Implications for retail media networks

Implications for retail media ad networks once 3rd party cookies are gone

Google is set to retire third-party cookies by the end of 2023. This may seem a little while from now, but it would mean the end of digital advertising as we know it. New user-privacy-driven technologies will replace the current ones, and the changes will benefit those who plan today. 

The primary beneficiaries of the deprecation (of 3rd party cookies) will be the trio - Google, Facebook, and Amazon. 

Two factors contributing to their success are - high engagement and consent (users willing to share their information on the platforms). At the same time, publishers and online platforms which can create their walled gardens will see exponential growth in their advertising revenues.

So what’s in it for retailers?

Like the Amazon advertising platform, all retailers are ideally placed to reap the benefits of retail ad-media dollars if they equip themselves with the right technology and onboard brands to run advertising campaigns on their platforms.

retail ad media growth in US

As per eMarketer’s report on top 10 trends to watch out for 2022, retail media finds a prominent place. With a growth of over 50% in 2020 and 2021, retail media is poised to account for nearly 20% of total digital advertising spending by next year.

Will other retailers/eCommerce players benefit?

Other retailers are growing

Even though Amazon DSP dominates with more than three-quarters of the retail media revenue in the US, the new payers are already eating into its share.

The dent in Amazon’s monopoly seems small for now, but the trend will continue and pick up once more retailers join the bandwagon with innovative solutions. 

Our previous article covered how  Instacart, Ulta Beauty, & Gopuff launched their retail ad media networks and why these specialized stores have their own set of advertisers.

In another article, we talked about why traditional retail giants Walmart and HomeDepot giving access to offline and online user data to their advertisers would provide them with an edge over Amazon in the long run.

Here’s another reason for retailers (apart from Amazon) to rejoice. 

Amazon’s search results page is getting cluttered. As per a report by Profitero, Amazon’s average ad load was 8.5 sponsored impressions on the first page of search results. At the same time, Walmart had an average of 4.0 sponsored impressions, while Target and The Home Depot had just 1.9.

Search results pages are getting cluttered

This means an advertiser has a lesser chance of being noticed by the customers and will have a lower click-through rate or a higher CPC. This will eventually lead to a lower ROAS (Return On Ad Spend).

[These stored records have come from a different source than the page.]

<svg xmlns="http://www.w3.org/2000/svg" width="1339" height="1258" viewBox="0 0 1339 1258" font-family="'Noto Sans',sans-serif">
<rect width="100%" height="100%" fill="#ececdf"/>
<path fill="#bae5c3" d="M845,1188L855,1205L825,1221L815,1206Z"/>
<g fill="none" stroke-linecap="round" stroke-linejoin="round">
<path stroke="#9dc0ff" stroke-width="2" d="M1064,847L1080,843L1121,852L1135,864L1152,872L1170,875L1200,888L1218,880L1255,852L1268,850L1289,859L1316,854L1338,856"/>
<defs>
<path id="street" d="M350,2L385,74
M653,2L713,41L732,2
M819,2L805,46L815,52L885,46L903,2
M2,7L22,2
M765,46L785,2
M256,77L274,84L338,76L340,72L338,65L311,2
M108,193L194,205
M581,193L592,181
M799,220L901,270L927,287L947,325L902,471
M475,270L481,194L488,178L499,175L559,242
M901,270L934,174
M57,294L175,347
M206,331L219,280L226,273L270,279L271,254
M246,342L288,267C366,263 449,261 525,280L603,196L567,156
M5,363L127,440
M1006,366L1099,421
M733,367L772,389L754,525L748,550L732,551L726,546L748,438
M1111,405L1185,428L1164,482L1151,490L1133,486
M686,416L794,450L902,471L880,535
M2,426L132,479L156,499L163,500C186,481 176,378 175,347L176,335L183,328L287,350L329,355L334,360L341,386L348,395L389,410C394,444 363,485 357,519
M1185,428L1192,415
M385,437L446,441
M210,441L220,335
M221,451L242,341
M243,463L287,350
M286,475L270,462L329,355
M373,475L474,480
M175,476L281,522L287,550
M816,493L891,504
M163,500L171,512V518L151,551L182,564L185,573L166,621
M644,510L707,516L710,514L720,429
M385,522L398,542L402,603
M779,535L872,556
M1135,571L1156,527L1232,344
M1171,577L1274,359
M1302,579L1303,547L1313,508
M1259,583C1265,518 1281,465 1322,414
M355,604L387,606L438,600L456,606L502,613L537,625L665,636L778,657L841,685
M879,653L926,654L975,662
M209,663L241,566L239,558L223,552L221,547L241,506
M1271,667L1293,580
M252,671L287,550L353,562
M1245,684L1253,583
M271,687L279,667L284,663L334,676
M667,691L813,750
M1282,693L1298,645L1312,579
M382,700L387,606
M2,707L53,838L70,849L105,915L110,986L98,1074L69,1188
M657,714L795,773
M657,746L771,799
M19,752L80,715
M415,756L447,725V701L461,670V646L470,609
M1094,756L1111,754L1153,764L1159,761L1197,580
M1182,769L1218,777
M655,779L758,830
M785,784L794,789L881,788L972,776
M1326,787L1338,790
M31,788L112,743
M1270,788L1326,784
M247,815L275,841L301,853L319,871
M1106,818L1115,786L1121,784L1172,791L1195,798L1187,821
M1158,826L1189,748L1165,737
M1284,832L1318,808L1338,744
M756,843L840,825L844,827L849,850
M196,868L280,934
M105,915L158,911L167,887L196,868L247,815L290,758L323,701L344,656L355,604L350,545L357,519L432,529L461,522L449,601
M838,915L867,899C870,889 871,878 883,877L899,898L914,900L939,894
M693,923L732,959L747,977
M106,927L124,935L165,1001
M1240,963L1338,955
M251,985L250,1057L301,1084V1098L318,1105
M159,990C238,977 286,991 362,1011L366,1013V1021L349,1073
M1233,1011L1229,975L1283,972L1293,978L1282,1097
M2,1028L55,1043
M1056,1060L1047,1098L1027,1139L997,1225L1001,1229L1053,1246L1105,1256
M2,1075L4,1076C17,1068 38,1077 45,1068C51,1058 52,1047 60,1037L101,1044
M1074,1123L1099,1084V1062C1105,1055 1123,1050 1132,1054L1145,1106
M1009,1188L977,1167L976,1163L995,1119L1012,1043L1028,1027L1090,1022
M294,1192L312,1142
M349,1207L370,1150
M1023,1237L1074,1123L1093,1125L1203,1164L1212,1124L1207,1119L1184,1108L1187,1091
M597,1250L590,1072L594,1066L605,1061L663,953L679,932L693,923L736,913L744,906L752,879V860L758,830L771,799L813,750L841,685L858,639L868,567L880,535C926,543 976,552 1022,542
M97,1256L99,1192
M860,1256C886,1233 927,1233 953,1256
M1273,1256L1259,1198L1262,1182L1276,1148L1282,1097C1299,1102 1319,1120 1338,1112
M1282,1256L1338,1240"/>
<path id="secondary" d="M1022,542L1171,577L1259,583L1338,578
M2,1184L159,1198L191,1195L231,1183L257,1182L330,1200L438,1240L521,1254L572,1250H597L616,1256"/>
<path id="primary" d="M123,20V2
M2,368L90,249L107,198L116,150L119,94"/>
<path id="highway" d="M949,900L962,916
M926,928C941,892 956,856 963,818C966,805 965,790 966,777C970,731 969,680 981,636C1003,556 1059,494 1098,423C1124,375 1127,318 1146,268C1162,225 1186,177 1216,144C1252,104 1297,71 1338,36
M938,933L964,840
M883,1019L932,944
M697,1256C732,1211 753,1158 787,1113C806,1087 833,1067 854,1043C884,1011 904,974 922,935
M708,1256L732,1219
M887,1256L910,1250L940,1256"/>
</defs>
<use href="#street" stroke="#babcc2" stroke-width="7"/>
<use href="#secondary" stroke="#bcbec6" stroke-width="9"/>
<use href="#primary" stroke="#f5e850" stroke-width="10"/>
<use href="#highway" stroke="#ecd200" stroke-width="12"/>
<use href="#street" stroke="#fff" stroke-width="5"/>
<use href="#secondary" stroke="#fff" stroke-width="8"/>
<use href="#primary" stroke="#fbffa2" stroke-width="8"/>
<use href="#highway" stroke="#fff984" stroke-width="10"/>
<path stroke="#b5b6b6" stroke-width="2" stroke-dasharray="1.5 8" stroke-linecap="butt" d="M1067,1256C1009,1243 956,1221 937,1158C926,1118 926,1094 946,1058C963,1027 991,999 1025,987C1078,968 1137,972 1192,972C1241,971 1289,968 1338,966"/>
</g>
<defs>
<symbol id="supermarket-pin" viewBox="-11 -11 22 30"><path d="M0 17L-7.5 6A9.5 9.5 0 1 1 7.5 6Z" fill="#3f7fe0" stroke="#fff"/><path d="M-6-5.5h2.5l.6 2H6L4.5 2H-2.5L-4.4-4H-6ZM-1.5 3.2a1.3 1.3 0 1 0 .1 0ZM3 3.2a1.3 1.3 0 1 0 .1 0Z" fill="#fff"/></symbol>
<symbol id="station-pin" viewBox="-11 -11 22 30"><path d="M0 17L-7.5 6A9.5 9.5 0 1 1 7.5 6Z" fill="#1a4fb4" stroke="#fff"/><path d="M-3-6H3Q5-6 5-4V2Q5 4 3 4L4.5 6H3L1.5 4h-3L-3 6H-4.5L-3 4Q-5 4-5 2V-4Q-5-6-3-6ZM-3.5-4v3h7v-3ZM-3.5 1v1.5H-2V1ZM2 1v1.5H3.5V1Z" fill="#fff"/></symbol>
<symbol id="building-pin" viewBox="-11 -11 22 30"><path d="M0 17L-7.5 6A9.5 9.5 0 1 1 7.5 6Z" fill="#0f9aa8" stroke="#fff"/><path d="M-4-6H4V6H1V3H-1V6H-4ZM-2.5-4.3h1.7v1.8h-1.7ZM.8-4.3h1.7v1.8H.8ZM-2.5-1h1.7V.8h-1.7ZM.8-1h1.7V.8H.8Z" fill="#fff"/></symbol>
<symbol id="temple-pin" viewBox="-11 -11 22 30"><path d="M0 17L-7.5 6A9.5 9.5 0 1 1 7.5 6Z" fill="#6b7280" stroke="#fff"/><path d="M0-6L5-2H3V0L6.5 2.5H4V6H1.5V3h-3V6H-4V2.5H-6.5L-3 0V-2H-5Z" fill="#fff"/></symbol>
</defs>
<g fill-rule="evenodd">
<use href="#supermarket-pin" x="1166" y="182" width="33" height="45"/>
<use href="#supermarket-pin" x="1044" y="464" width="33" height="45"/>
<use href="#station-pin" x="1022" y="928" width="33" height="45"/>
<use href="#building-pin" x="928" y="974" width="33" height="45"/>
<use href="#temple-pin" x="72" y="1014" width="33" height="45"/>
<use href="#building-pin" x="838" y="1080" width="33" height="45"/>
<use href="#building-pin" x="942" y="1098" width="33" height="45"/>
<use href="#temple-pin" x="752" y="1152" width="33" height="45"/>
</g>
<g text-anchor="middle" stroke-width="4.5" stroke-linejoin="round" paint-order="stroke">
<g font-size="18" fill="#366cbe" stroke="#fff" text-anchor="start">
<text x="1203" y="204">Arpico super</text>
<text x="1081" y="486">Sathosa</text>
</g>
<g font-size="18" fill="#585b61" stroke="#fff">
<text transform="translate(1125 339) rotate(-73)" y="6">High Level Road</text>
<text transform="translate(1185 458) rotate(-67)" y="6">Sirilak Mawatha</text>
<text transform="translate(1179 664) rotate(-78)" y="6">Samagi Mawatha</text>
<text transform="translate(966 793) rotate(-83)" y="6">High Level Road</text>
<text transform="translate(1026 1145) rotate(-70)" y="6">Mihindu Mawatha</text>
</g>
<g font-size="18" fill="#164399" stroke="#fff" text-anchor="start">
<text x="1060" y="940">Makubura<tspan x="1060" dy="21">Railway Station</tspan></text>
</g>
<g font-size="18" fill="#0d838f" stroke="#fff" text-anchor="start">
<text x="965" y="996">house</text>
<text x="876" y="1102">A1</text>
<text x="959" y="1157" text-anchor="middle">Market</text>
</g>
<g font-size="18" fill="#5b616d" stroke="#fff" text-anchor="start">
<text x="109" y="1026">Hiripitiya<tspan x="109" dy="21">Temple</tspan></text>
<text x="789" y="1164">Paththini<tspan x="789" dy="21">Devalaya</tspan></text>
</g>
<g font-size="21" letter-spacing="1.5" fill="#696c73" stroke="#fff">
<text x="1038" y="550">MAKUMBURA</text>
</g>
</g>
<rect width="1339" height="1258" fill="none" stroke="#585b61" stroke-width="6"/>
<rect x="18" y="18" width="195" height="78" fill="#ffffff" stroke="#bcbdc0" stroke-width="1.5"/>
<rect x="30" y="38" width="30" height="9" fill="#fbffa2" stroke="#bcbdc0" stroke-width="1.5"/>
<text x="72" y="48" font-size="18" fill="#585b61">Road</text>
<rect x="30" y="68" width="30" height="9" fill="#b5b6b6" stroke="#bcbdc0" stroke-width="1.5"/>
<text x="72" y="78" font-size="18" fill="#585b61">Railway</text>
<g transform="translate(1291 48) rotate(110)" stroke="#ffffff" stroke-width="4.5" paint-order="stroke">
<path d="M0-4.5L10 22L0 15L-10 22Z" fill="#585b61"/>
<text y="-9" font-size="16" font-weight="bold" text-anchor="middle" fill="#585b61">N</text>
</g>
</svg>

The new players will lower ads per search results give a better experience to their users apart from providing exclusivity to their advertisers.

This is one of the primary factors responsible for the retail media budget allocations shifting away from Amazon (as per a Merkle study). The share of retail media spending on Amazon dropped from 55% to 45% in just one year.

Why retail media is termed as the third wave of digital advertising? 

After search (led by Google) and social network advertising (led by Facebook), it’s time for retailers to enjoy the ad dollars.

The pivot here is the deprecation of third-party cookies driven by the user privacy debate.

With data sharing becoming more complicated and regulated, first-party data will be even more critical. The dependency on third-party sources for user data will be a thing of the past. Advertisers will be looking for avenues to get their hands on credible customer data collected with consent. Retailers and eCommerce players need to build strategies to collect, store and keep the information updated from the users (customers) with explicit permission. With dedicated mobile apps, robust loyalty programs, and tech-infused offline presence, retailers should aim to get customers onboard on sharing their information while abiding by the current and future privacy regulations.

One aspect where the retailers (eCommerce players) will benefit the most in the privacy-first world is the closed-loop nature of the campaigns on their platforms. Post Apple’s anti-tracking initiatives, Facebook and Google are already finding it difficult to track users once they leave their platforms and convert on a portal outside of their ecosystem. With clear attribution and measurement techniques, eCommerce players and retailers get the edge here. 

Another reason retail media is set to boom post third-party cookies is that ads on retailers’ properties fall in the sweet overlap of branding & performance. More and more brands are shifting their focus on e-commerce websites and apps to get their hands on sponsored display ads that come with the benefits of first-party retailer data for audience targeting and closed-loop sales.

The ecosystem is building up at an accelerated pace, and retailers need to be prepared for the advertisers to reap the benefits in the medium to long term. At Kritter Software Technology, we have seen the same. One of our commerce clients is currently seeing more than a billion ad requests on a daily basis in just 12 months of starting their retail media network.

Finding the right advertising technology or adtech partner will put retailers on course to establish their own media platform to create this high-margin new revenue stream.